Would you output all the entries below without altering a word?

** Entries shown follows **

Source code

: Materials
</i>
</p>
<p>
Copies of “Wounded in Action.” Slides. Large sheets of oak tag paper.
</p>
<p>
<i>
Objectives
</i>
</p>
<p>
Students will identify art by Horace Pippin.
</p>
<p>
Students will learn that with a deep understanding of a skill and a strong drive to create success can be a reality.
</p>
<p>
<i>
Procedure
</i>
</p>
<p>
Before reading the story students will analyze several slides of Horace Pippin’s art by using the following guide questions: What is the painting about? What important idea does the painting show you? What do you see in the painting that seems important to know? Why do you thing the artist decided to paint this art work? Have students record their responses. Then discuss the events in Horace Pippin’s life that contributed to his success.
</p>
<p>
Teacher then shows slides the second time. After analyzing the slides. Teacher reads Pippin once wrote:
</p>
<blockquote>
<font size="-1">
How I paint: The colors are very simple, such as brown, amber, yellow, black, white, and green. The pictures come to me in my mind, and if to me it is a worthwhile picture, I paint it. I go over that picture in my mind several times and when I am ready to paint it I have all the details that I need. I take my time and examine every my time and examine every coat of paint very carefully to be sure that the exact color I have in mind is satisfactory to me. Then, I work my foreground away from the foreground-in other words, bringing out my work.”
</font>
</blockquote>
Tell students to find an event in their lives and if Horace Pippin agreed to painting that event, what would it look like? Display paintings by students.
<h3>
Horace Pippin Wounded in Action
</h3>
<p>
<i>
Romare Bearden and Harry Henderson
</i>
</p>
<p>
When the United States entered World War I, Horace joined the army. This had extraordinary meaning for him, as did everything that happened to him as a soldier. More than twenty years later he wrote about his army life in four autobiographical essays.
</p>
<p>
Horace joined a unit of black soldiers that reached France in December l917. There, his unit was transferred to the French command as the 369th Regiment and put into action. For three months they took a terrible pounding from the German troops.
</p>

** End of Entries shown **

• [Output]:
Source code

: Materials
</i>
</p>
<p>
Copies of “Wounded in Action.” Slides. Large sheets of oak tag paper.
</p>
<p>
<i>
Objectives
</i>
</p>
<p>
Students will identify art by Horace Pippin.
</p>
<p>
Students will learn that with a deep understanding of a skill and a strong drive to create success can be a reality.
</p>
<p>
<i>
Procedure
</i>
</p>
<p>
Before reading the story students will analyze several slides of Horace Pippin’s art by using the following guide questions: What is the painting about? What important idea does the painting show you? What do you see in the painting that seems important to know? Why do you thing the artist decided to paint this art work? Have students record their responses. Then discuss the events in Horace Pippin’s life that contributed to his success.
</p>
<p>
Teacher then shows slides the second time. After analyzing the slides. Teacher reads Pippin once wrote:
</p>
<blockquote>
<font size="-1">
How I paint: The colors are very simple, such as brown, amber, yellow, black, white, and green. The pictures come to me in my mind, and if to me it is a worthwhile picture, I paint it. I go over that picture in my mind several times and when I am ready to paint it I have all the details that I need. I take my time and examine every my time and examine every coat of paint very carefully to be sure that the exact color I have in mind is satisfactory to me. Then, I work my foreground away from the foreground-in other words, bringing out my work.”
</font>
</blockquote>
Tell students to find an event in their lives and if Horace Pippin agreed to painting that event, what would it look like? Display paintings by students.
<h3>
Horace Pippin Wounded in Action
</h3>
<p>
<i>
Romare Bearden and Harry Henderson
</i>
</p>
<p>
When the United States entered World War I, Horace joined the army. This had extraordinary meaning for him, as did everything that happened to him as a soldier. More than twenty years later he wrote about his army life in four autobiographical essays.
</p>
<p>
Horace joined a unit of black soldiers that reached France in December l917. There, his unit was transferred to the French command as the 369th Regiment and put into action. For three months they took a terrible pounding from the German troops.
</p>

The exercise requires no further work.